Records for processing -
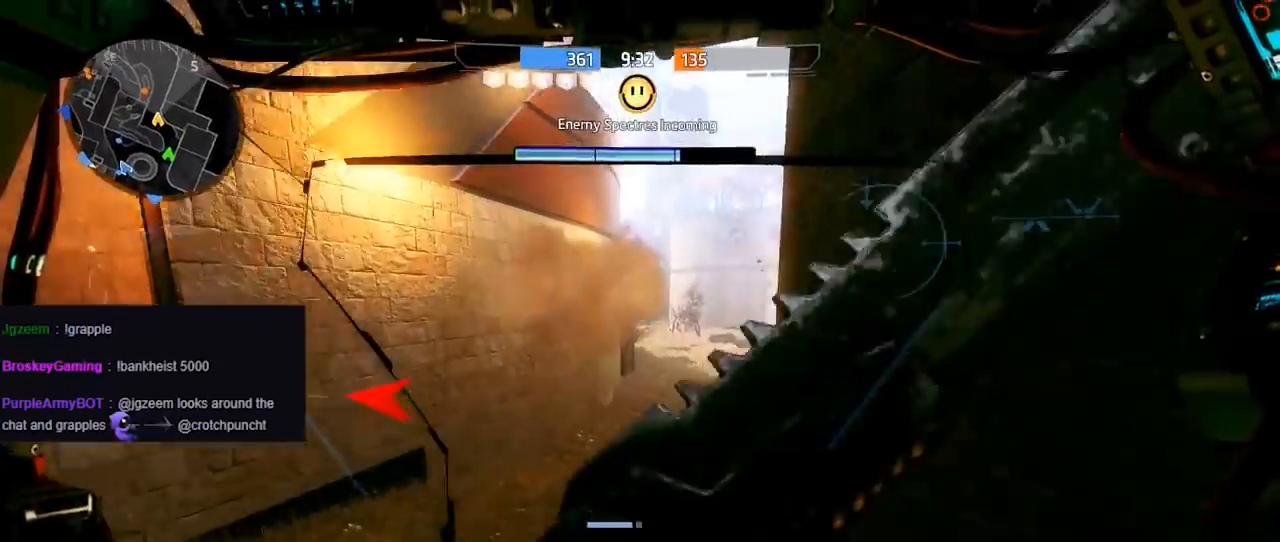
{"buttons": ["R1"], "left_stick": "up", "right_stick": "down-right", "events": [[350, "right_stick", "down-right"]]}
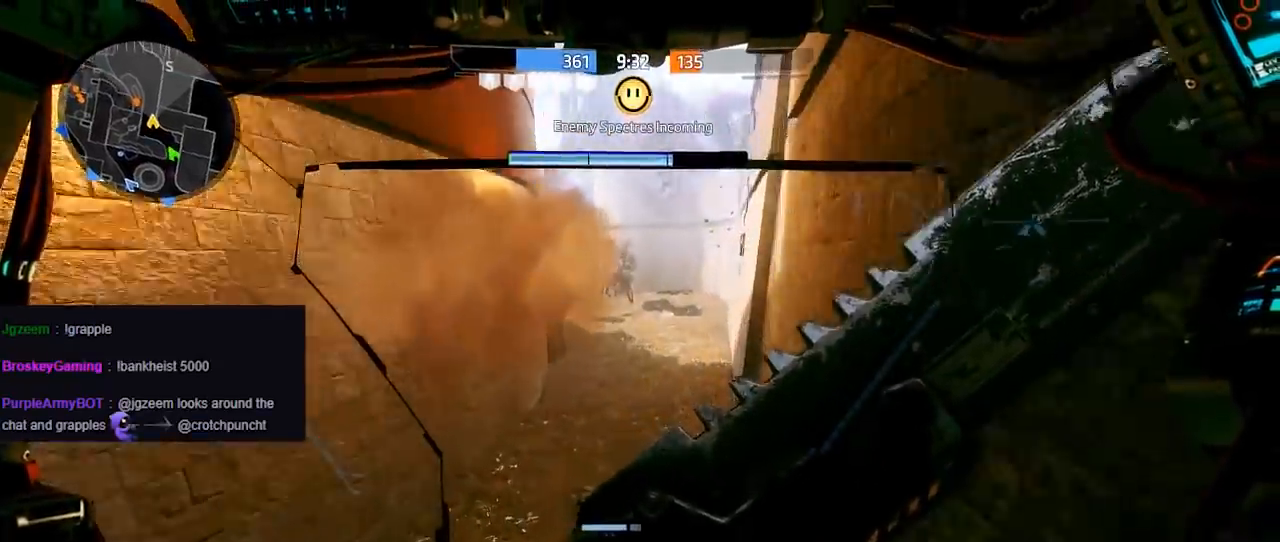
{"buttons": ["A", "R1"], "left_stick": "up", "right_stick": "up-left", "events": [[83, "right_stick", "down"], [233, "right_stick", "up"], [400, "A", "down"], [400, "right_stick", "up-left"]]}
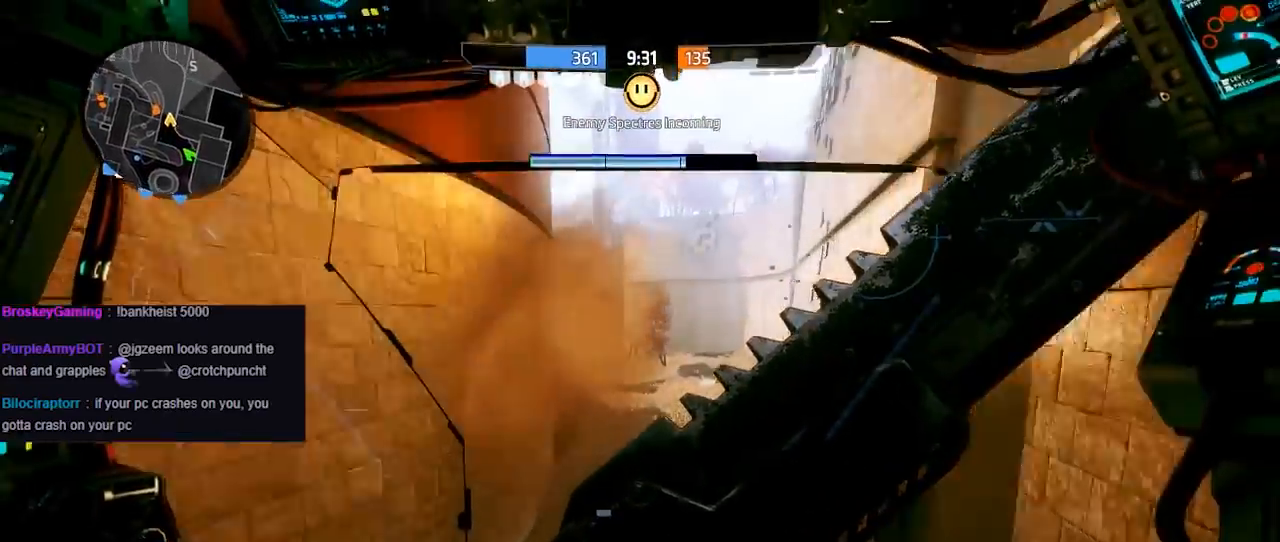
{"buttons": ["R1"], "left_stick": "up", "right_stick": "left", "events": [[83, "A", "up"], [100, "right_stick", "center"], [183, "right_stick", "left"]]}
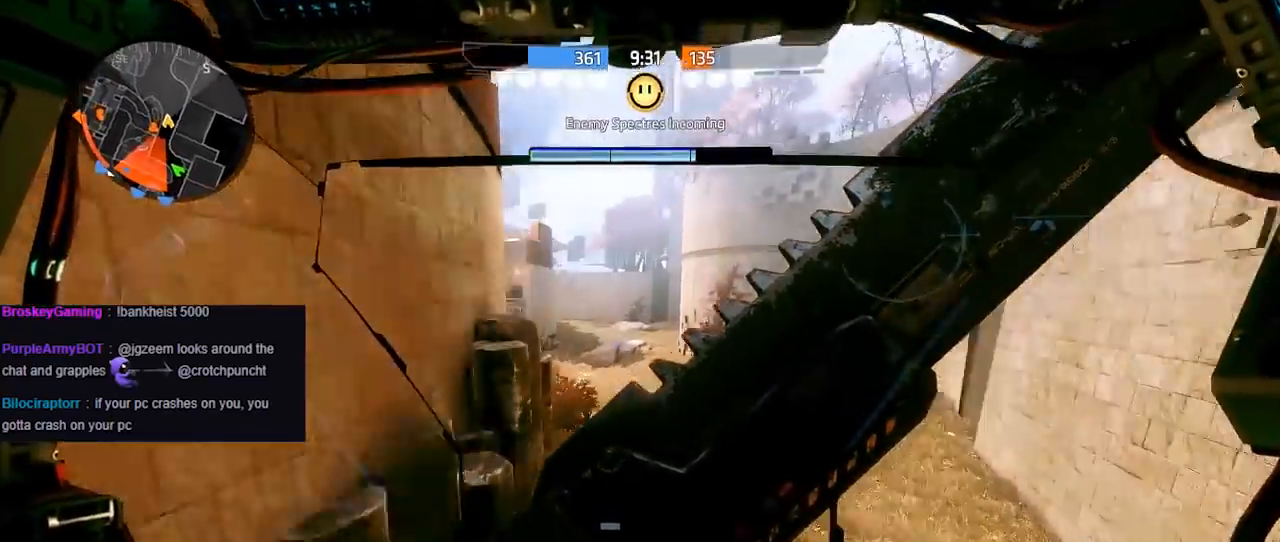
{"buttons": ["R1"], "left_stick": "up", "right_stick": "left", "events": []}
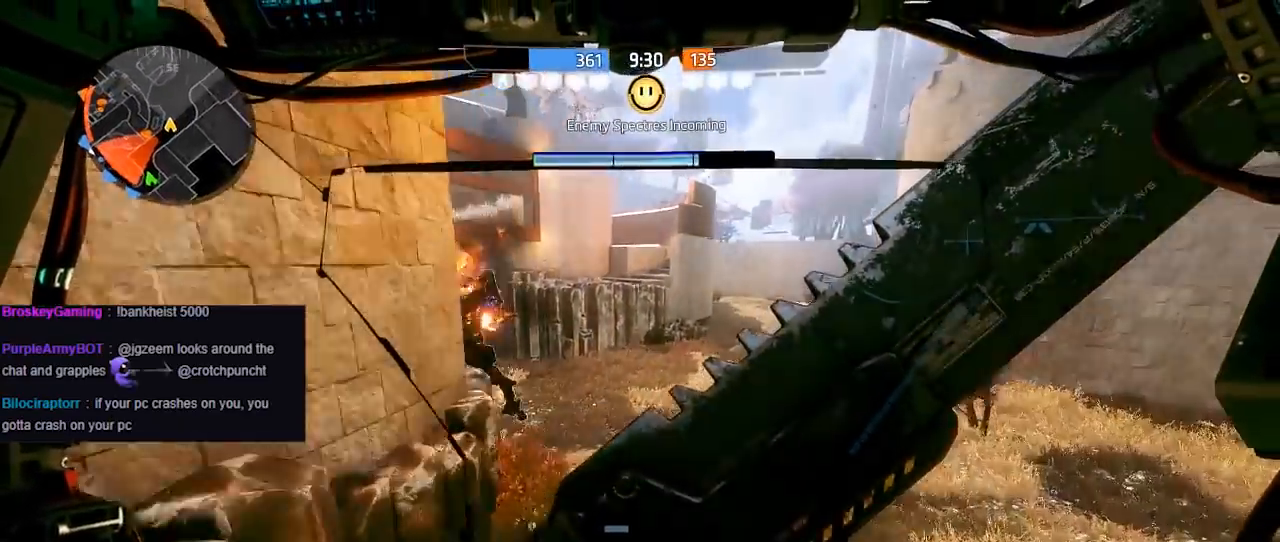
{"buttons": [], "left_stick": "up", "right_stick": "left", "events": [[433, "R1", "up"]]}
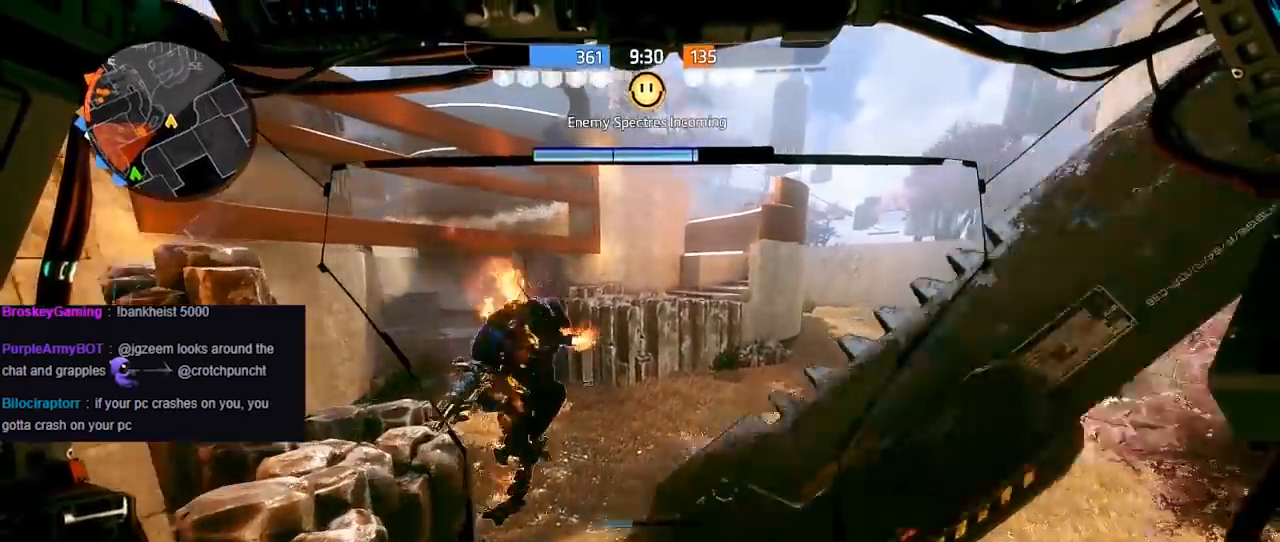
{"buttons": [], "left_stick": "right", "right_stick": "left", "events": [[33, "L1", "down"], [67, "left_stick", "up-right"], [117, "right_stick", "down-left"], [350, "L1", "up"], [417, "left_stick", "right"], [483, "right_stick", "left"]]}
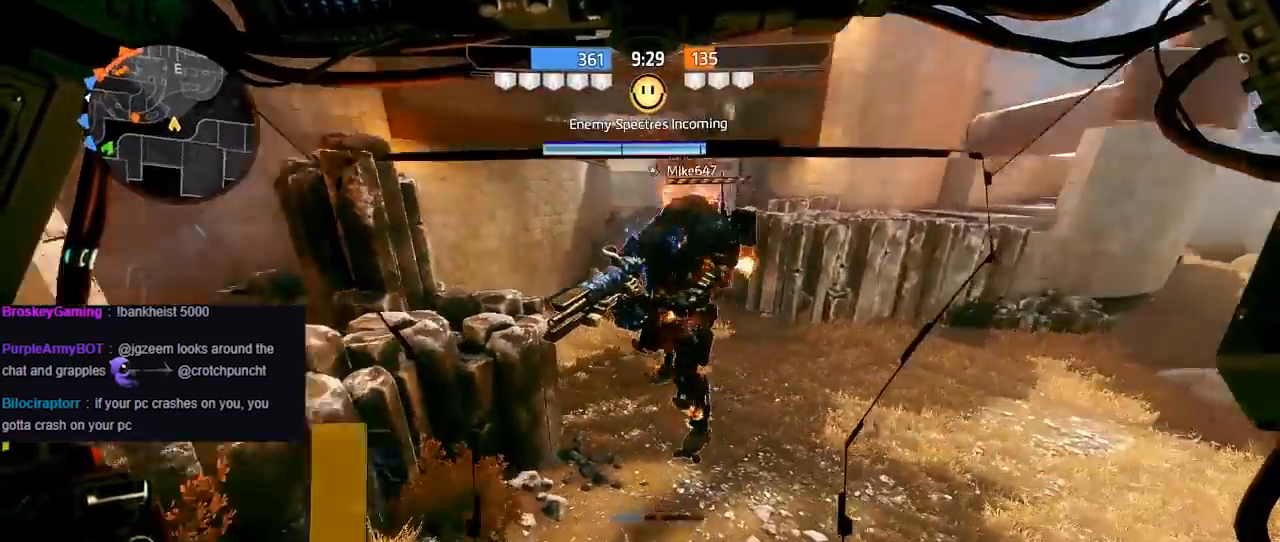
{"buttons": [], "left_stick": "up-right", "right_stick": "up-left", "events": [[17, "right_stick", "up-left"], [83, "right_stick", "up"], [367, "right_stick", "up-left"], [433, "left_stick", "up-right"]]}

Problem to work on -
The string "down" may appear in lines of the listing above; tally those lines and give the number only.

Reply -
3